(Indoor scene change data)

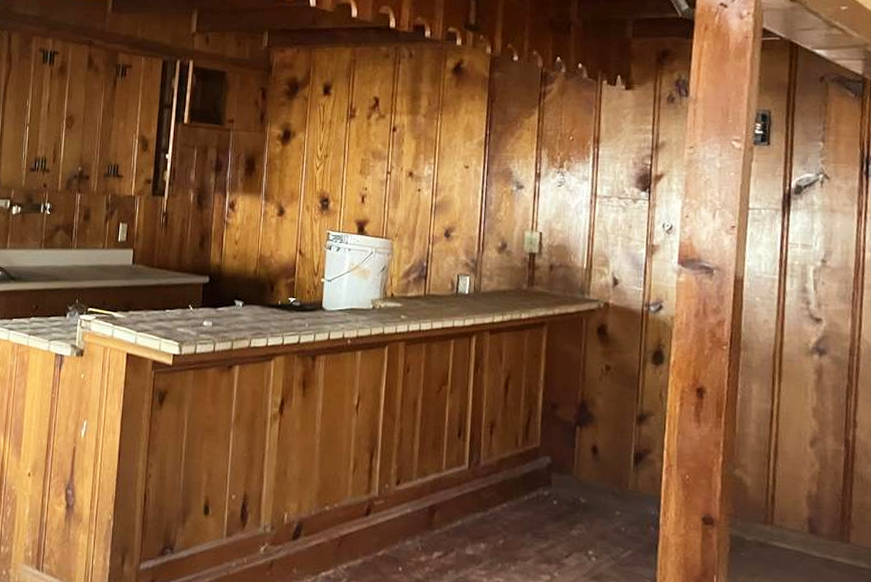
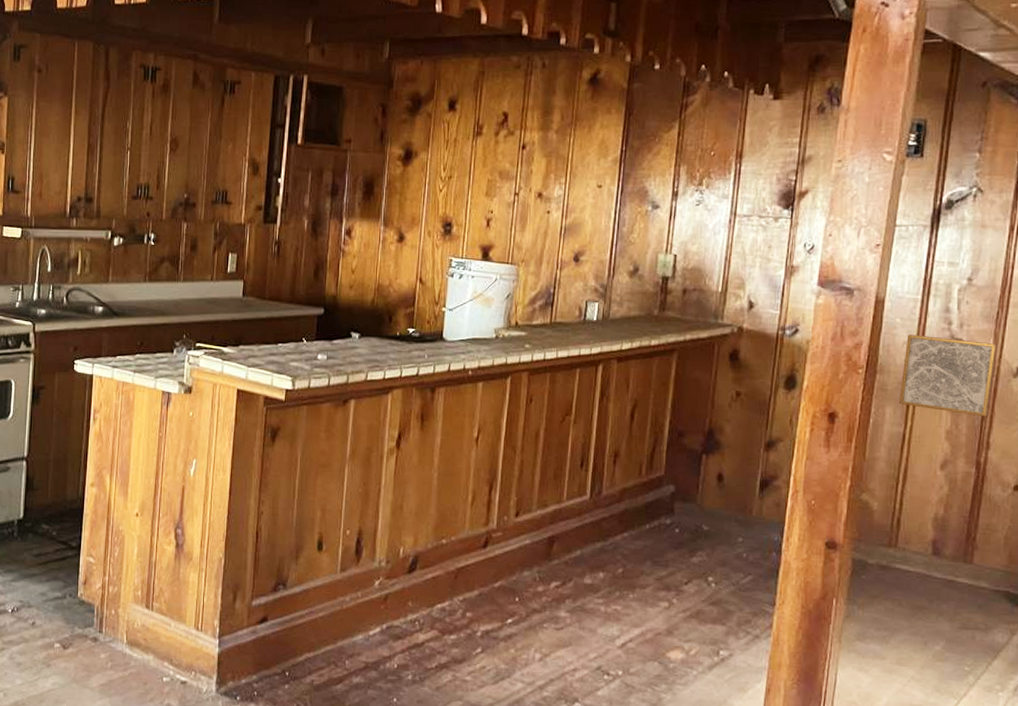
wall art: none [764,313,855,395] -> present [899,334,997,417]

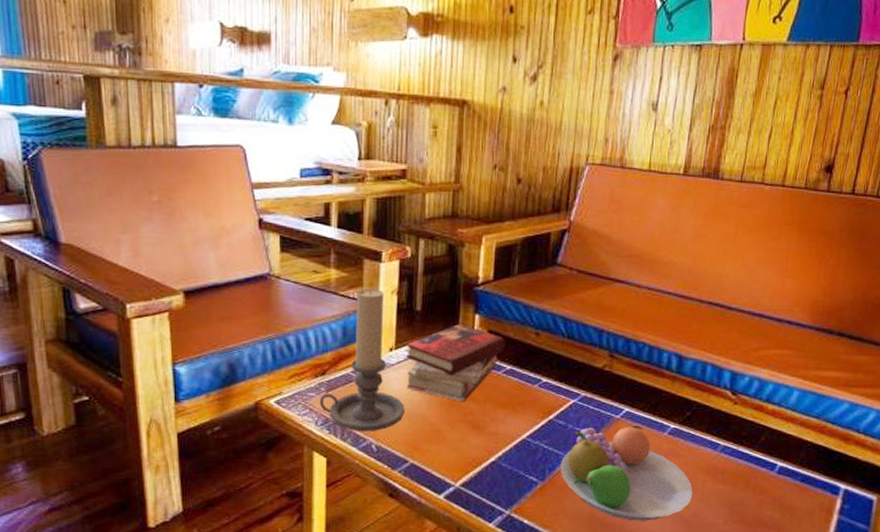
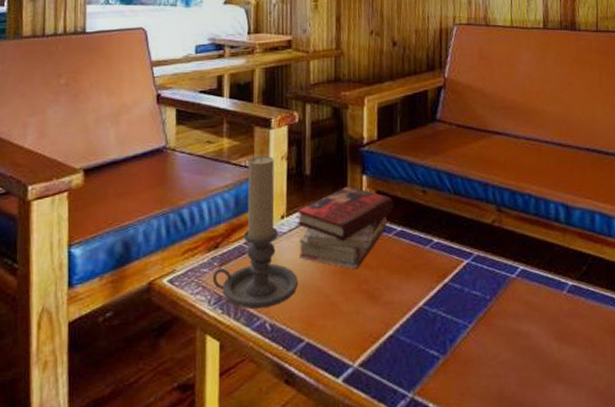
fruit bowl: present [560,425,693,521] -> none [461,284,604,398]

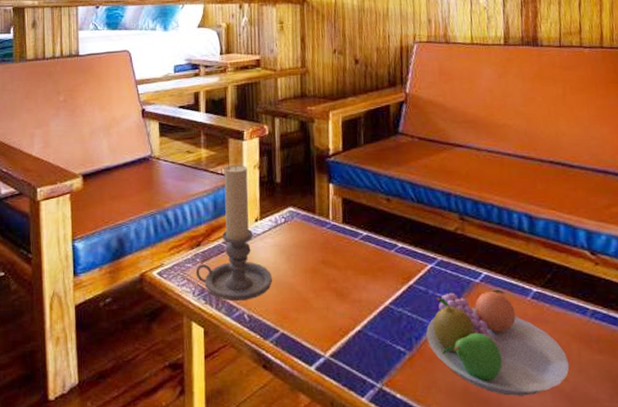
book: present [298,185,394,270] -> none [270,192,360,270]
fruit bowl: none [461,284,604,398] -> present [426,289,570,396]

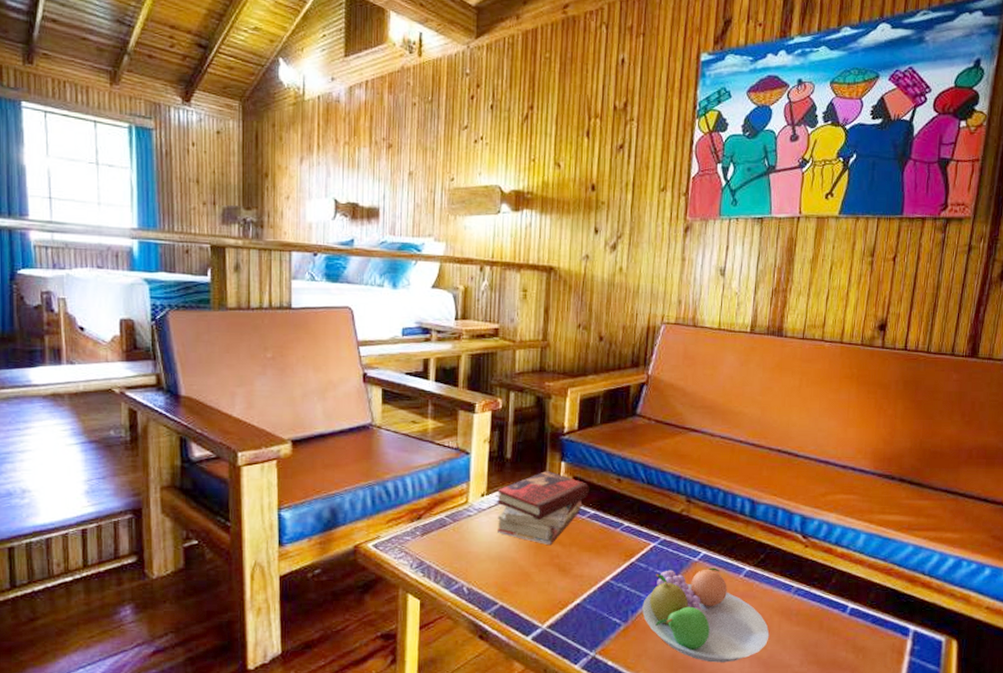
candle holder: present [195,164,272,302] -> none [414,437,495,575]
book: none [270,192,360,270] -> present [496,470,589,546]

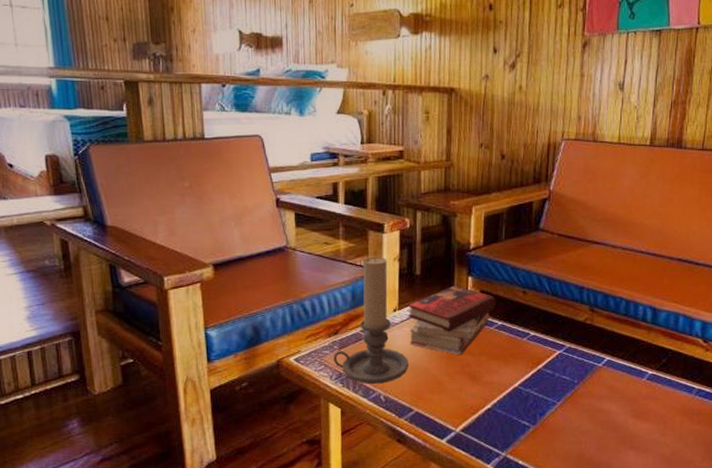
candle holder: none [414,437,495,575] -> present [333,256,408,385]
fruit bowl: present [642,567,770,663] -> none [550,372,672,460]

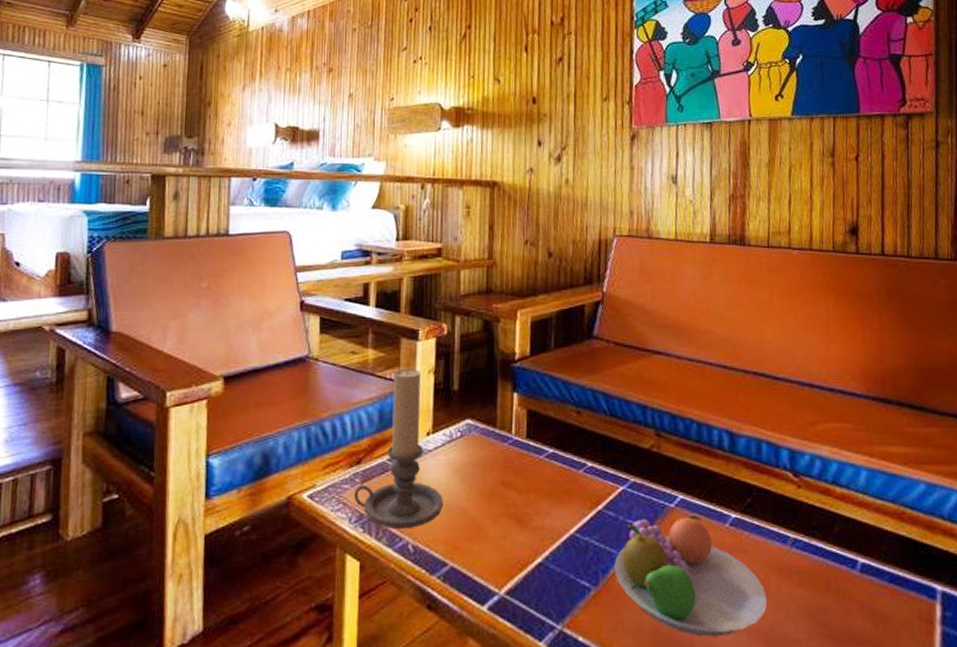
book: present [408,285,496,356] -> none [444,403,546,492]
fruit bowl: none [550,372,672,460] -> present [614,515,768,637]

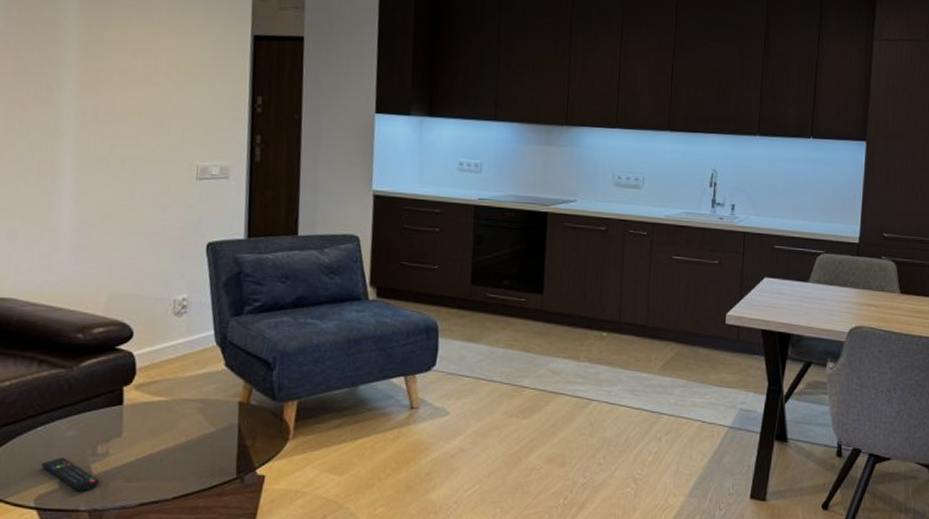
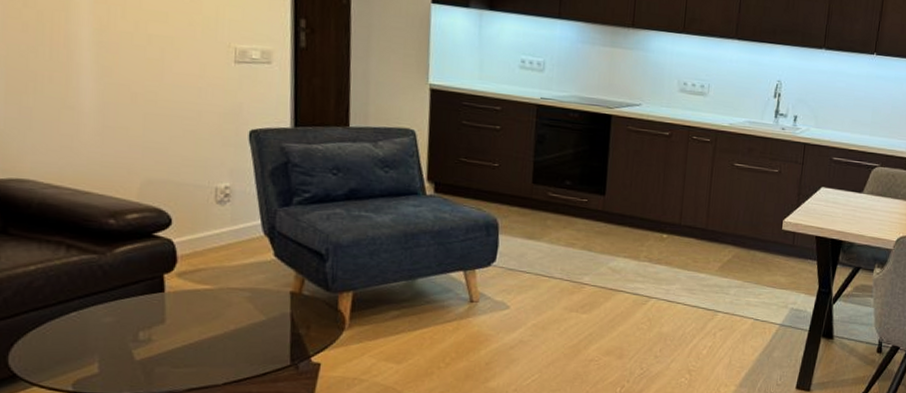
remote control: present [40,457,99,492] -> none [76,343,143,377]

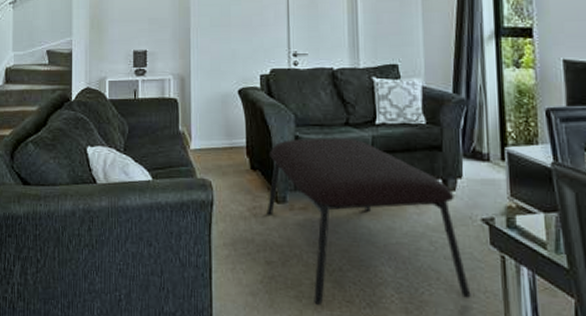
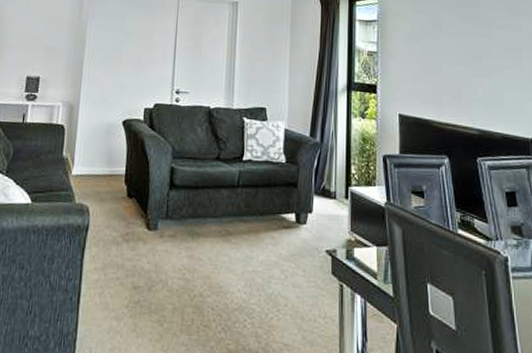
coffee table: present [266,138,471,306] -> none [138,170,313,331]

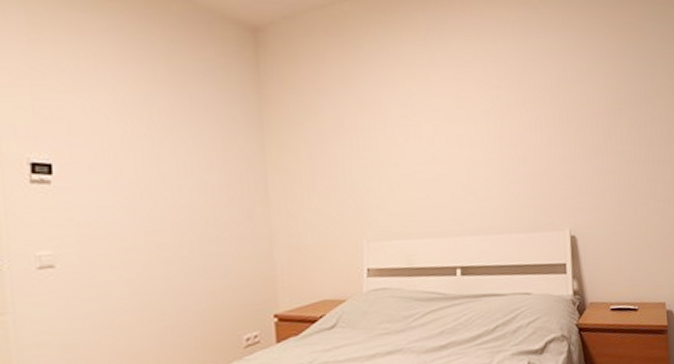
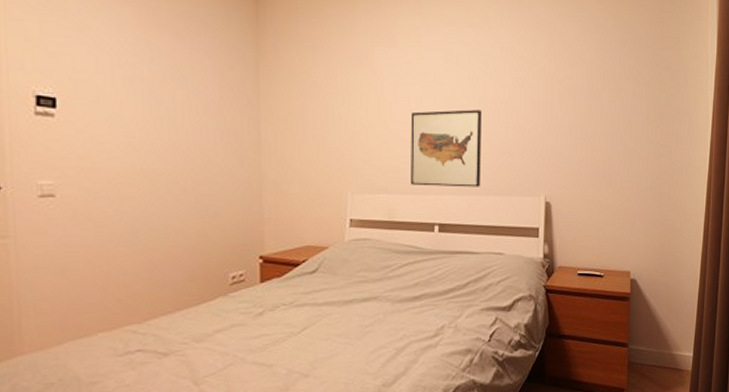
wall art: none [423,145,501,228] -> present [410,109,481,187]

**Problem:**
Once a line of the records is found to contain "candle", copy it out.

**Response area:**
candle holder: present [195,164,272,302] -> none [414,437,495,575]
candle holder: none [414,437,495,575] -> present [333,256,408,385]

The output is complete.